Thousand Talents has several branches, including one targeting entrepreneurs and another aimed at recruiting scientists under age 40, both in biomedicine and in other scientific and technological fields. In the most recent round of applications, announced in December, China accepted 41 new entrepreneurs and 630 young scientists. All told, more than 6,000 scientists and entrepreneurs have returned to China through the program since it was announced in 2008, according to the program’s website. (Several Chinese government entities that administer Thousand Talents didn’t respond to STAT’s e-mails seeking comment.)

The program’s incentives and requirements vary, but one recent advertisement offers a taste of what young scientists can expect. The ad, from Jinan University in Guangzhou, a city in southeast China, seeks to recruit scientists under age 40 who’ve already been accepted as Thousand Talents or who would be good candidates to apply. The conditions: You must hold a doctoral degree. You must have worked or conducted research overseas for at least three years. And you must already have a permanent teaching or research job at a prestigious institution outside of China.

If they get the job, the researchers will get tens of thousands of dollars in salary, research funding, and subsidies from the Chinese central and provincial governments. They’ll also get support for recruiting PhD students and research assistants. There are personal benefits, too: The ad promises a housing allowance and help with children’s education costs.

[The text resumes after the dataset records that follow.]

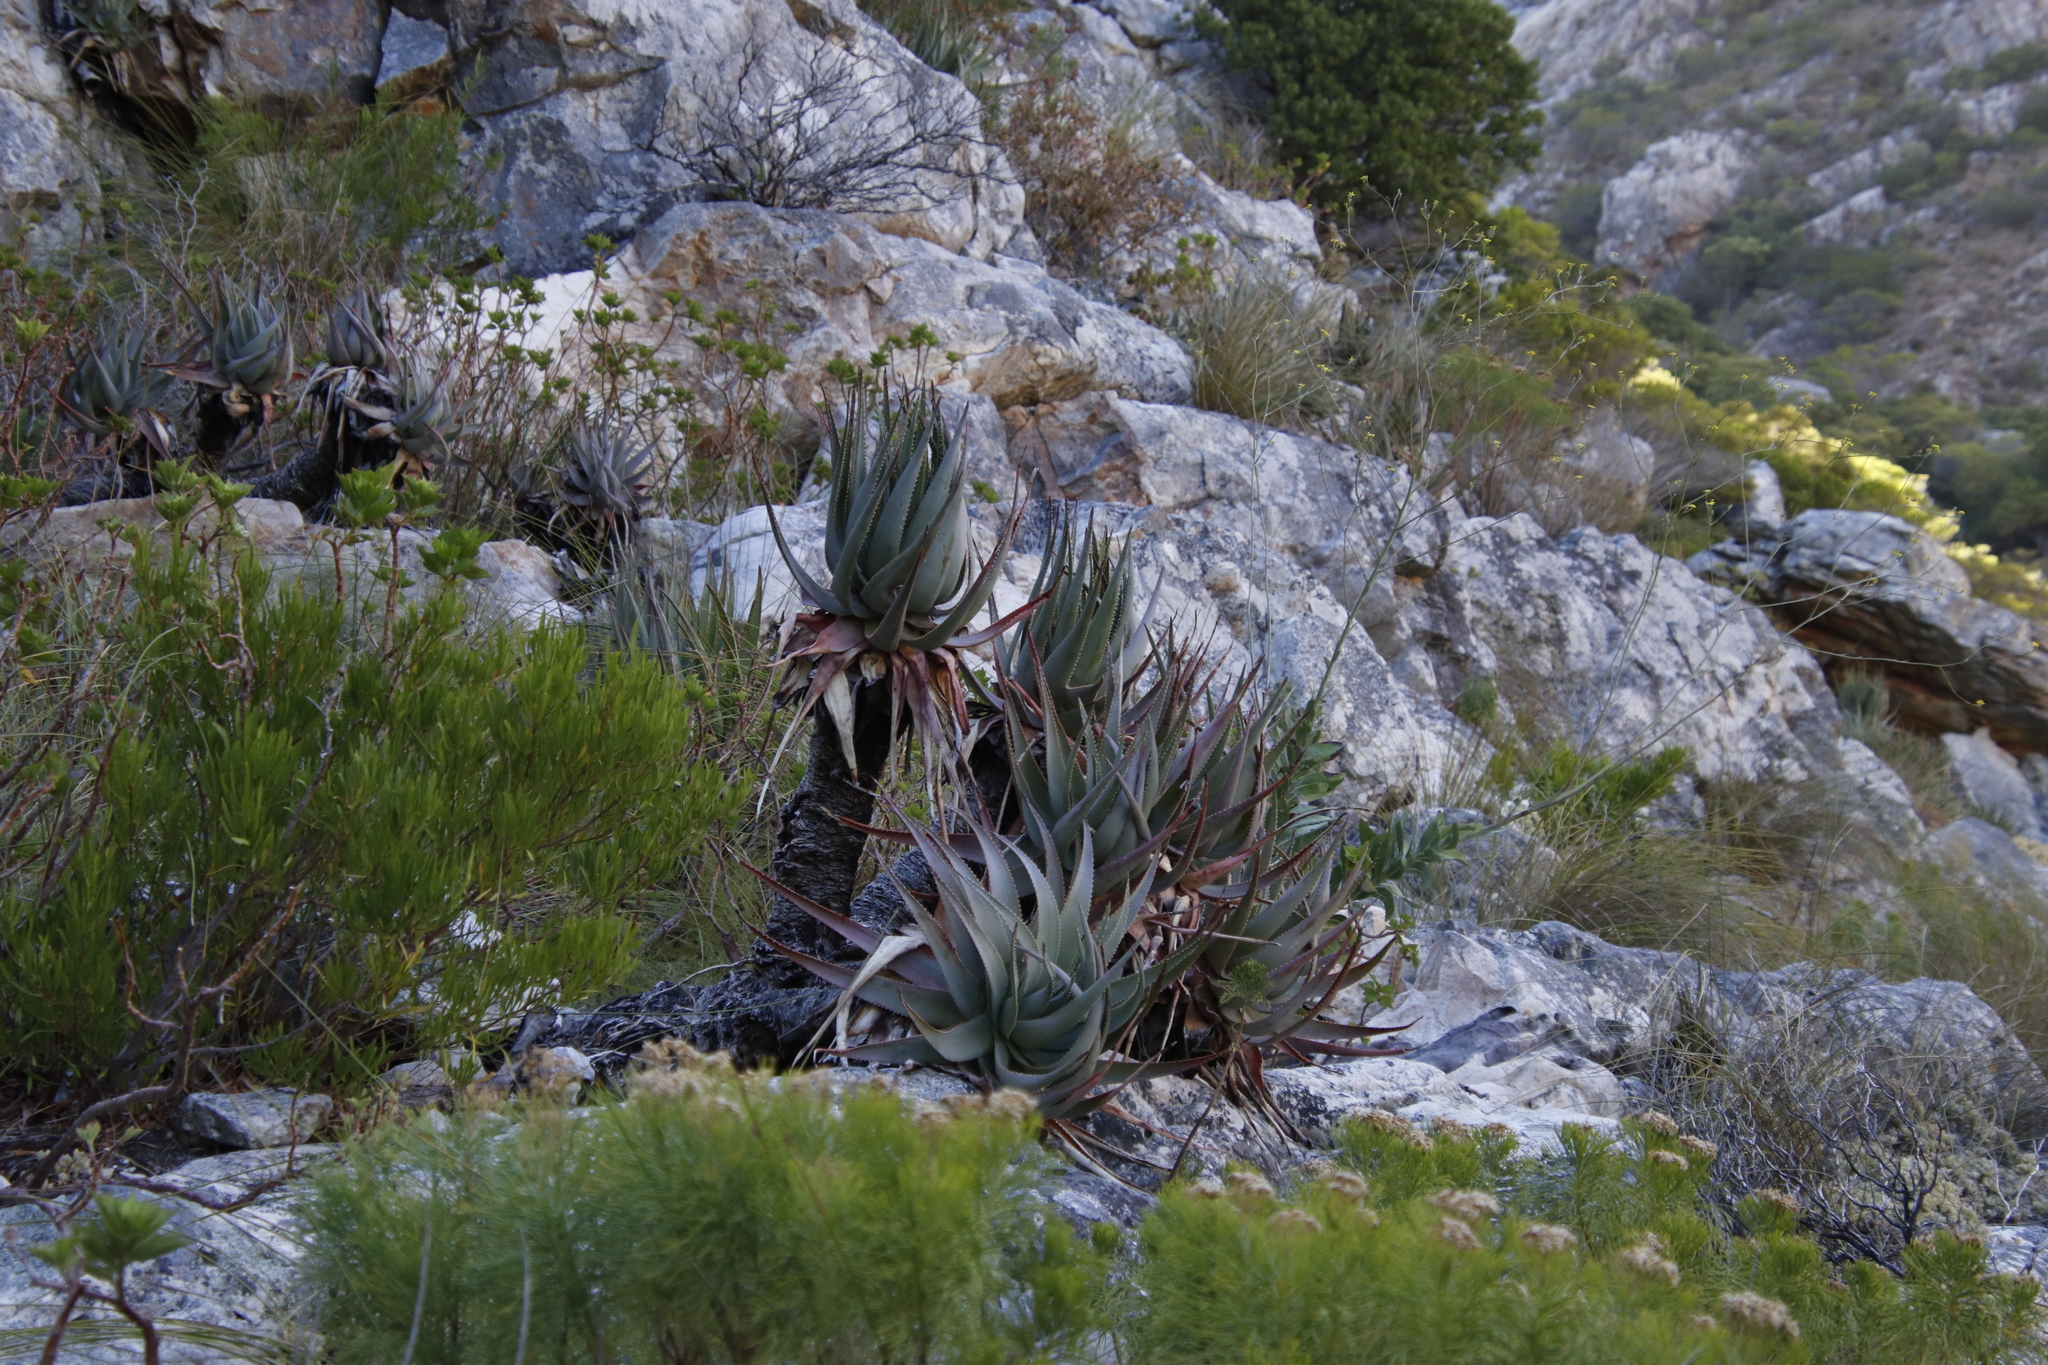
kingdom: Plantae
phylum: Tracheophyta
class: Liliopsida
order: Asparagales
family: Asphodelaceae
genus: Aloe
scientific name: Aloe succotrina
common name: Bombay aloe
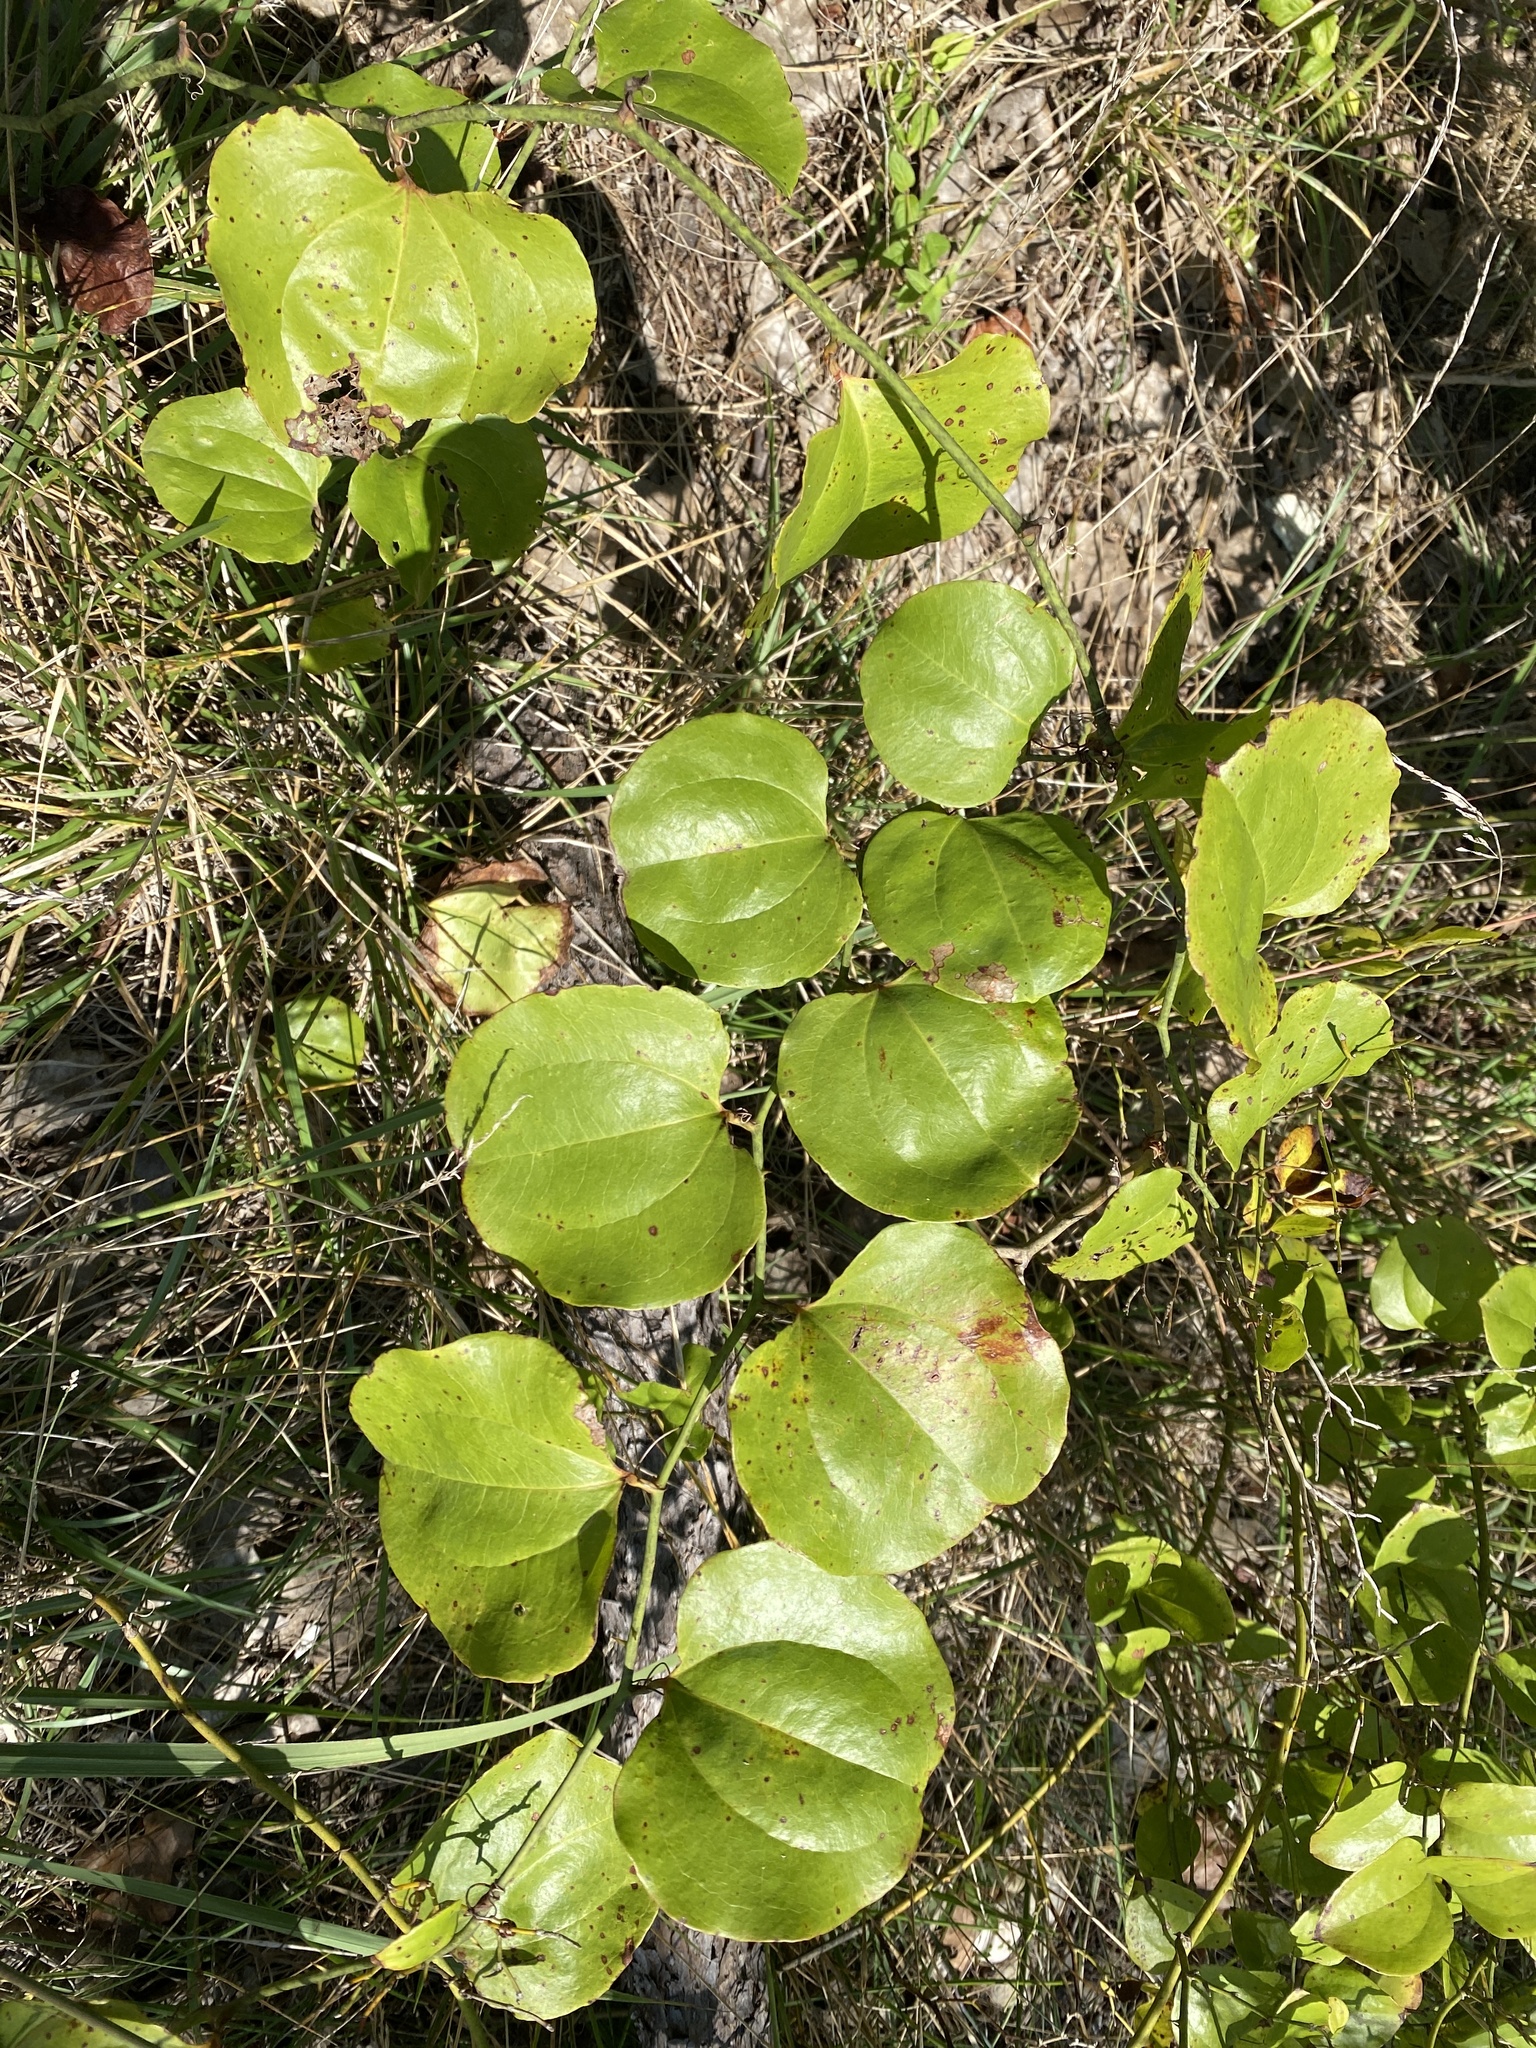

The program has undergone changes over the years, in apparent response to its limitations. Academics with tenured positions in the United States were particularly reluctant to come back to China full time, so the program was changed several years in to allow them to come back to China for a few months of the year, in exchange for fewer perks.

And, more recently, China has begun targeting foreign-born talent, as well. Ben Shobert, a senior associate at the National Bureau of Asian Research who studies China’s high-technology sector, said he’s seen a shift from an effort to build Thousand Talents “in a way that’s attractive to the sea turtles to now saying, ‘Is there a permutation of this program that’s attractive to foreign biotech academics?’ ’’

Ironically, Thousand Talents can sometimes be an afterthought in comparison with other factors that are making China increasingly desirable. In his conversations with sea turtles who had chosen to return to China, Shobert said, they would first mention seeing “much more opportunity to take my IP [intellectual property] and scale it in China than I saw in Western markets,’’ and that “it was time to go back home.’’

Despite the program’s limitations, it’s been successful enough to spark some concern that US universities and companies may be losing valuable talent. The issue came up at a hearing of the US-China Economic and Security Review Commission last year, when commissioner Michael Wessel said he thought Thousand Talents had been overlooked “in terms of the . . . cherry-picking brain drain that’s going on.’’

Hu, the Chinese-born biopharma executive in New York who has to date steered clear of Thousand Talents, is CEO of Avotres, a biotech company working in immunology to try to tackle autoimmune diseases and cancer. Avotres is based in New York for now, but Hu has big plans to open up offices and hire employees in China in the future. And as he makes plans to expand his business footprint in China, he said the timing might finally be right, in the next year or two, to apply to Thousand Talents.

“There’s a very good environment for people like myself to do business in China,’’ Hu said.